Two also said no significant action was taken after staffers reported abuse and sexual harassment by supervisors — who reported to Courtney. “Nothing happened on those campaigns without Scott knowing,” one of the sources told BuzzFeed News.

More here. I am not going to comment on Courtney marrying his staffer except to wish his new wife luck. But this is a deeply disturbing pattern. And it’s very easy for top union staffers to get away with this because they have a lot of autonomy and power over their own workplaces. The secret about the union movement is that the least empowered workers and most exploited workers around are actually union staffers, many of which are expected to work very long hours, be subjected to abuse from supervisors, and live under their thumbs, thus creating the atmosphere where this kind of sexual predation can happen.

This one is a bit personal for me. In 2000, I was on the fence between getting my PhD in History and working as an organizer for the foreseeable future. The only reason I started my PhD in the fall is that the person I was with at the time decided she wanted to get her PhD and I agreed to follow her. I was leaning the other way. But in the meantime, I was having some success as a young organizer and got attention from some of the more established people in the community. This led to me attending the AFL-CIO 3-day Organizing Institute workshop and an offer to go into the longer training program, where they start making real investments in you. I would have done this too, had I not been heading out to New Mexico. Anyway, in lieu of this, the SEIU local in the state wanted to hire me for a few months to help out.

It was a disaster, easily the worst job I ever had. And this had everything to do with the head of the local, who was not only a horrifying tyrant and generally disgusting human being, but who it turns out was also someone who saw young female activists as sexual conquests. I was horrified by this guy almost immediately, for not only did he yell and bluster all the time, but he had absolutely nothing for me to do and so it was a total waste of my time and of the workers’ resources, even though I was making very little money. Luckily, an older steelworker who was organizing for SEIU after leaving the Alabama mills took me under his wing and made the experience marginally tolerable while apologizing to me that this was my first exposure to the union movement. Those two months completely killed any desire to be a union organizer. And, combined with two bad activist experiences in the year after I moved to New Mexico, basically ended my period as an activist, which is too bad. Blame me if you want for being soft. That would be the union way to do it–not treat its own workers with respect. But like everyone should be when they can, I have a very low tolerance for poor treatment.

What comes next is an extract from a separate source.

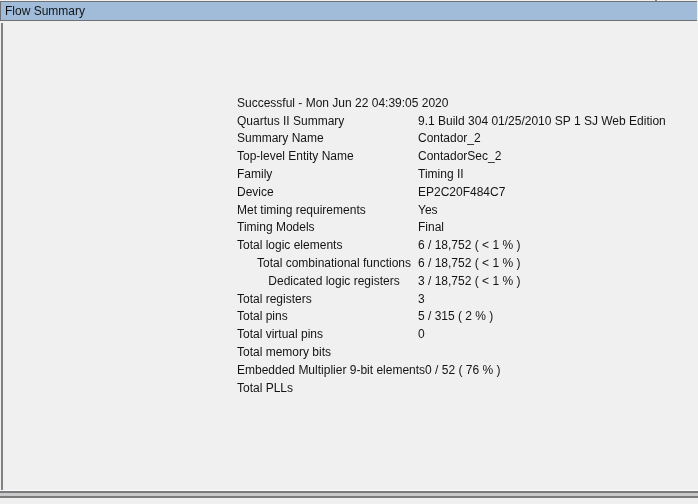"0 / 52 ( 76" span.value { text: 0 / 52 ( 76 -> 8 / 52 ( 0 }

So to say the least, I was horrified but not surprised when I found out soon after I left the job for New Mexico that this guy, who was probably in his mid to late 40s at the time, not in good physical shape, and most importantly, married with kids, had physically touched a young student activist friend in her home in an attempt to get her to sleep with him. She rebuffed it, but confirmed everything I believed about the man and later union connections with SEIU confirmed that he was roundly seen as a terrible human being. At some point, he left that local, which is now headed by the first union mentor I ever had and who was a very good person to me and to everyone I knew.

Again, any time you have people with nearly unfettered power over people at work, whether young activists or young organizers, abuse will happen. Some of that will be sexual predation. In the union world, organized labor needs to have much stronger internal staffer power to resist exploitation from their own bosses. The film world is even harder. I don’t even know where the solution begins there. But for unions, this cannot be acceptable. I am glad SEIU suspended Courtney. I also wonder, like with Weinstein, how many powerful people knew and didn’t care or did care and did nothing.